Work instructions> Each entry must be duplicated precisely, with nothing left out.
[[ Records for this task, beginning ]]
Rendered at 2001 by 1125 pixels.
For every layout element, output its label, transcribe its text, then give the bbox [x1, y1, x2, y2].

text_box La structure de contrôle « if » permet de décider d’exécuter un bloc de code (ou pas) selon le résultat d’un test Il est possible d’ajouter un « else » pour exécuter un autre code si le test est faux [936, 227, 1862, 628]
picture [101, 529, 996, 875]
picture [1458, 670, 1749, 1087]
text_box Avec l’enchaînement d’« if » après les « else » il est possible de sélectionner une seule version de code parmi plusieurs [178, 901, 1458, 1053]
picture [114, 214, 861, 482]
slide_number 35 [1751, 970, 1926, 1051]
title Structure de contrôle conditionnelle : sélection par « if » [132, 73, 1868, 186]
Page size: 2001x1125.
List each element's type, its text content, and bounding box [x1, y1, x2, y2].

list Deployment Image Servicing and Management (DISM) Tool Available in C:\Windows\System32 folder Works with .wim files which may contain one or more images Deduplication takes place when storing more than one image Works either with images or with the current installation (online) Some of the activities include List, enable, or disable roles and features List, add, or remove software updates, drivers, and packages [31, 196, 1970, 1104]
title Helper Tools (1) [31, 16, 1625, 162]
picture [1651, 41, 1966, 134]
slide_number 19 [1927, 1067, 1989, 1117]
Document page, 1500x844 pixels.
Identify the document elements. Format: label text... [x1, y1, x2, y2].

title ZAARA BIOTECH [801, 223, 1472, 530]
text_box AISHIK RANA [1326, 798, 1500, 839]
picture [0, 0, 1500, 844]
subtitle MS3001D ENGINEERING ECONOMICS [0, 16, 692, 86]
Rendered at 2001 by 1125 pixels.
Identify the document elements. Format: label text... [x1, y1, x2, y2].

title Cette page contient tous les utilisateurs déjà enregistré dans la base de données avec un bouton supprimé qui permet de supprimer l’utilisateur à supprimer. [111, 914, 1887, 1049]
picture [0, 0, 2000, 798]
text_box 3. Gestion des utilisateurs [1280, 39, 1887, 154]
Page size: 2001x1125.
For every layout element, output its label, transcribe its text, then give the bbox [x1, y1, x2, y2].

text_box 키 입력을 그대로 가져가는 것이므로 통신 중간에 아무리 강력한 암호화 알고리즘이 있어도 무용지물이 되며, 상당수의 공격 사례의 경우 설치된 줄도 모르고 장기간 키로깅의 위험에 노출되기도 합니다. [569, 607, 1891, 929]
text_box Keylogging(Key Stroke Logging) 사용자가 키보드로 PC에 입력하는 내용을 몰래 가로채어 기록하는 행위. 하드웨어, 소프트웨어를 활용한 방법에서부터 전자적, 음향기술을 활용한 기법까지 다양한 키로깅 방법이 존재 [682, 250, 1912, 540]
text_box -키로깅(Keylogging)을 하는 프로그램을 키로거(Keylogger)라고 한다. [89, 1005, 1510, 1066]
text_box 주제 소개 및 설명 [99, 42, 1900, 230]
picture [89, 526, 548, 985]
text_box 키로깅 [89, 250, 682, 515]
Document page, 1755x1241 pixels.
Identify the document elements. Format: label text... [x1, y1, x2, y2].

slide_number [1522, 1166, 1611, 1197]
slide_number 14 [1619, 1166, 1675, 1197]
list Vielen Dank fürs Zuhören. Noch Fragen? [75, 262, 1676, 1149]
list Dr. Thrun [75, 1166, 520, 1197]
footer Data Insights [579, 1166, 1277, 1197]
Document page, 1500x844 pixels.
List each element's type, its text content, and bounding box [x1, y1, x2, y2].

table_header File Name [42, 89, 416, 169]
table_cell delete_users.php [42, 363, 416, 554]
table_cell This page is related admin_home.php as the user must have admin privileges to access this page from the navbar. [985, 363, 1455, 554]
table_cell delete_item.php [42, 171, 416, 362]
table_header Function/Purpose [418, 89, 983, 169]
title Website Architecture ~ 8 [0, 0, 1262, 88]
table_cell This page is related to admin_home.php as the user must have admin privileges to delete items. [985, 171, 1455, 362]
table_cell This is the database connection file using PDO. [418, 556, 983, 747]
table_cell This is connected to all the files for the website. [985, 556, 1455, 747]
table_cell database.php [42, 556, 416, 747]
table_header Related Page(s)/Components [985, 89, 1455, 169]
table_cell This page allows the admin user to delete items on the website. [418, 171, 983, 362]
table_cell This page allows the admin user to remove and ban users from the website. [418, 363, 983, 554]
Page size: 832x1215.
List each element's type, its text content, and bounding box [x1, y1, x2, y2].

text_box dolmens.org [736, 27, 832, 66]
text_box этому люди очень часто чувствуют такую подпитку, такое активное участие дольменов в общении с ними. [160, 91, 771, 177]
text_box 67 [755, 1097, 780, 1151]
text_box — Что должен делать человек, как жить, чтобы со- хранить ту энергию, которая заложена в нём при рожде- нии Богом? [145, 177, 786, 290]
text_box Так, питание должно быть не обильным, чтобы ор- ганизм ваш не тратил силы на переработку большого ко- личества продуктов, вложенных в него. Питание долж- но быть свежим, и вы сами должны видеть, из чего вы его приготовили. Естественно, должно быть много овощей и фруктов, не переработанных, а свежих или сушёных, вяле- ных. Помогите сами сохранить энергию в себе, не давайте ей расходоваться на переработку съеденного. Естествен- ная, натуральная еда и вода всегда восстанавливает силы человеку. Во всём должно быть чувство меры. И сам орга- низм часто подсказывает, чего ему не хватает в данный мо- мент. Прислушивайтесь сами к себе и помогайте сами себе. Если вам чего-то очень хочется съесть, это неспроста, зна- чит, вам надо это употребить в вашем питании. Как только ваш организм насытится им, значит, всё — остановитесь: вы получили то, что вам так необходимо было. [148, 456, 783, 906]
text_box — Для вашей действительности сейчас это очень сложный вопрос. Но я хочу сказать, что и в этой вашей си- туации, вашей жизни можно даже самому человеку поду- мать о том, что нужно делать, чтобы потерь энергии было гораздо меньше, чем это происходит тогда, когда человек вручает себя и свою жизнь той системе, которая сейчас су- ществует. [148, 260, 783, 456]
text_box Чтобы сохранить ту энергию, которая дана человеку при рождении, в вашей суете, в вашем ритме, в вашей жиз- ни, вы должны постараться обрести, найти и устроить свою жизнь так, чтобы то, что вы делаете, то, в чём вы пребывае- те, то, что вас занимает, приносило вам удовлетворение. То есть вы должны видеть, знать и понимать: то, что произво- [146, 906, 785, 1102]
[[ Records for this task, end ]]
Solution to this problem>
Rendered at 2001 by 1125 pixels.
For every layout element, output its label, transcribe its text, then give the bbox [x1, y1, x2, y2].

text_box La structure de contrôle « if » permet de décider d’exécuter un bloc de code (ou pas) selon le résultat d’un test Il est possible d’ajouter un « else » pour exécuter un autre code si le test est faux [936, 227, 1862, 628]
picture [101, 529, 996, 875]
picture [1458, 670, 1749, 1087]
text_box Avec l’enchaînement d’« if » après les « else » il est possible de sélectionner une seule version de code parmi plusieurs [178, 901, 1458, 1053]
picture [114, 214, 861, 482]
slide_number 35 [1751, 970, 1926, 1051]
title Structure de contrôle conditionnelle : sélection par « if » [132, 73, 1868, 186]
Page size: 2001x1125.
List each element's type, its text content, and bounding box [x1, y1, x2, y2].

list Deployment Image Servicing and Management (DISM) Tool Available in C:\Windows\System32 folder Works with .wim files which may contain one or more images Deduplication takes place when storing more than one image Works either with images or with the current installation (online) Some of the activities include List, enable, or disable roles and features List, add, or remove software updates, drivers, and packages [31, 196, 1970, 1104]
title Helper Tools (1) [31, 16, 1625, 162]
picture [1651, 41, 1966, 134]
slide_number 19 [1927, 1067, 1989, 1117]
Document page, 1500x844 pixels.
Identify the document elements. Format: label text... [x1, y1, x2, y2].

title ZAARA BIOTECH [801, 223, 1472, 530]
text_box AISHIK RANA [1326, 798, 1500, 839]
picture [0, 0, 1500, 844]
subtitle MS3001D ENGINEERING ECONOMICS [0, 16, 692, 86]
Rendered at 2001 by 1125 pixels.
Identify the document elements. Format: label text... [x1, y1, x2, y2].

title Cette page contient tous les utilisateurs déjà enregistré dans la base de données avec un bouton supprimé qui permet de supprimer l’utilisateur à supprimer. [111, 914, 1887, 1049]
picture [0, 0, 2000, 798]
text_box 3. Gestion des utilisateurs [1280, 39, 1887, 154]
Page size: 2001x1125.
For every layout element, output its label, transcribe its text, then give the bbox [x1, y1, x2, y2].

text_box 키 입력을 그대로 가져가는 것이므로 통신 중간에 아무리 강력한 암호화 알고리즘이 있어도 무용지물이 되며, 상당수의 공격 사례의 경우 설치된 줄도 모르고 장기간 키로깅의 위험에 노출되기도 합니다. [569, 607, 1891, 929]
text_box Keylogging(Key Stroke Logging) 사용자가 키보드로 PC에 입력하는 내용을 몰래 가로채어 기록하는 행위. 하드웨어, 소프트웨어를 활용한 방법에서부터 전자적, 음향기술을 활용한 기법까지 다양한 키로깅 방법이 존재 [682, 250, 1912, 540]
text_box -키로깅(Keylogging)을 하는 프로그램을 키로거(Keylogger)라고 한다. [89, 1005, 1510, 1066]
text_box 주제 소개 및 설명 [99, 42, 1900, 230]
picture [89, 526, 548, 985]
text_box 키로깅 [89, 250, 682, 515]
Document page, 1755x1241 pixels.
Identify the document elements. Format: label text... [x1, y1, x2, y2].

slide_number [1522, 1166, 1611, 1197]
slide_number 14 [1619, 1166, 1675, 1197]
list Vielen Dank fürs Zuhören. Noch Fragen? [75, 262, 1676, 1149]
list Dr. Thrun [75, 1166, 520, 1197]
footer Data Insights [579, 1166, 1277, 1197]
Document page, 1500x844 pixels.
List each element's type, its text content, and bounding box [x1, y1, x2, y2].

table_header File Name [42, 89, 416, 169]
table_cell delete_users.php [42, 363, 416, 554]
table_cell This page is related admin_home.php as the user must have admin privileges to access this page from the navbar. [985, 363, 1455, 554]
table_cell delete_item.php [42, 171, 416, 362]
table_header Function/Purpose [418, 89, 983, 169]
title Website Architecture ~ 8 [0, 0, 1262, 88]
table_cell This page is related to admin_home.php as the user must have admin privileges to delete items. [985, 171, 1455, 362]
table_cell This is the database connection file using PDO. [418, 556, 983, 747]
table_cell This is connected to all the files for the website. [985, 556, 1455, 747]
table_cell database.php [42, 556, 416, 747]
table_header Related Page(s)/Components [985, 89, 1455, 169]
table_cell This page allows the admin user to delete items on the website. [418, 171, 983, 362]
table_cell This page allows the admin user to remove and ban users from the website. [418, 363, 983, 554]
Page size: 832x1215.
List each element's type, its text content, and bounding box [x1, y1, x2, y2].

text_box dolmens.org [736, 27, 832, 66]
text_box этому люди очень часто чувствуют такую подпитку, такое активное участие дольменов в общении с ними. [160, 91, 771, 177]
text_box 67 [755, 1097, 780, 1151]
text_box — Что должен делать человек, как жить, чтобы со- хранить ту энергию, которая заложена в нём при рожде- нии Богом? [145, 177, 786, 290]
text_box Так, питание должно быть не обильным, чтобы ор- ганизм ваш не тратил силы на переработку большого ко- личества продуктов, вложенных в него. Питание долж- но быть свежим, и вы сами должны видеть, из чего вы его приготовили. Естественно, должно быть много овощей и фруктов, не переработанных, а свежих или сушёных, вяле- ных. Помогите сами сохранить энергию в себе, не давайте ей расходоваться на переработку съеденного. Естествен- ная, натуральная еда и вода всегда восстанавливает силы человеку. Во всём должно быть чувство меры. И сам орга- низм часто подсказывает, чего ему не хватает в данный мо- мент. Прислушивайтесь сами к себе и помогайте сами себе. Если вам чего-то очень хочется съесть, это неспроста, зна- чит, вам надо это употребить в вашем питании. Как только ваш организм насытится им, значит, всё — остановитесь: вы получили то, что вам так необходимо было. [148, 456, 783, 906]
text_box — Для вашей действительности сейчас это очень сложный вопрос. Но я хочу сказать, что и в этой вашей си- туации, вашей жизни можно даже самому человеку поду- мать о том, что нужно делать, чтобы потерь энергии было гораздо меньше, чем это происходит тогда, когда человек вручает себя и свою жизнь той системе, которая сейчас су- ществует. [148, 260, 783, 456]
text_box Чтобы сохранить ту энергию, которая дана человеку при рождении, в вашей суете, в вашем ритме, в вашей жиз- ни, вы должны постараться обрести, найти и устроить свою жизнь так, чтобы то, что вы делаете, то, в чём вы пребывае- те, то, что вас занимает, приносило вам удовлетворение. То есть вы должны видеть, знать и понимать: то, что произво- [146, 906, 785, 1102]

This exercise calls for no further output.